Liebig ficou conhecido pelas suas descobertas na química. Por muitos anos acreditou que o desenvolvimento daria-se somente através da ‘correção’ dos ‘defeitos’ da Natureza pelo homem. Além de grande cientista, Liebig ao final percebeu a grandiosidade da vida através dos processos químicos. Seu legado perpetuou-se por gerações, mas por interesses mercadológicos seu reconhecimento frente ao poder da Natureza não.

Logo após sua morte o Salitre do Chile utilizado na fabricação de explosivos foi monopolizado pelos ingleses (Guerra do Pacifico, 1879 – 1883) e sua moderna industria química tornaria-se a principal fonte alemã de matéria prima para explosivos num futuro próximo. Liebig suicidou-se. Um fato não lembrado pelos livros de história foi sua lápide.

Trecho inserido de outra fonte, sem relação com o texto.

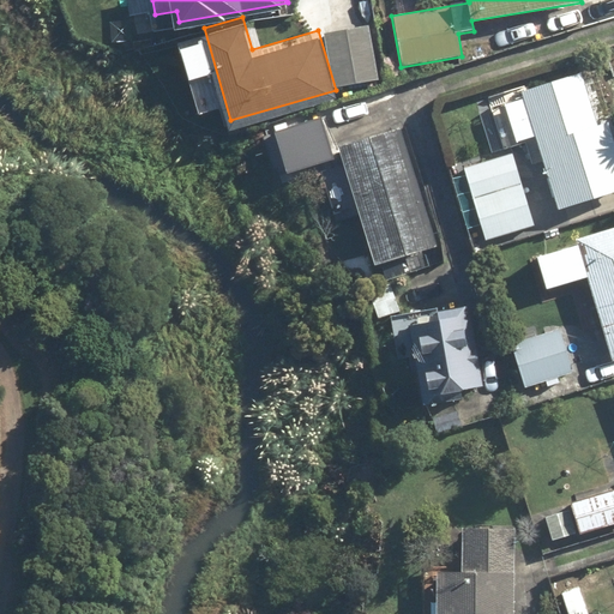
[(369,19),(326,28),(337,80),(380,72),(369,19)]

“- Pequei contra a sabedoria do Criador e com razão fui castigado. Queria melhorar o seu trabalho porque acreditava, na minha obsessão, que um elo da assombrosa cadeia de leis que governa e renova constantemente a vida sobre a superfície da Terra tinha sido esquecida. Pareceu-me que este descuido tinha que emendá-lo o frágil e insignificante ser humano.” (1803-1873)**.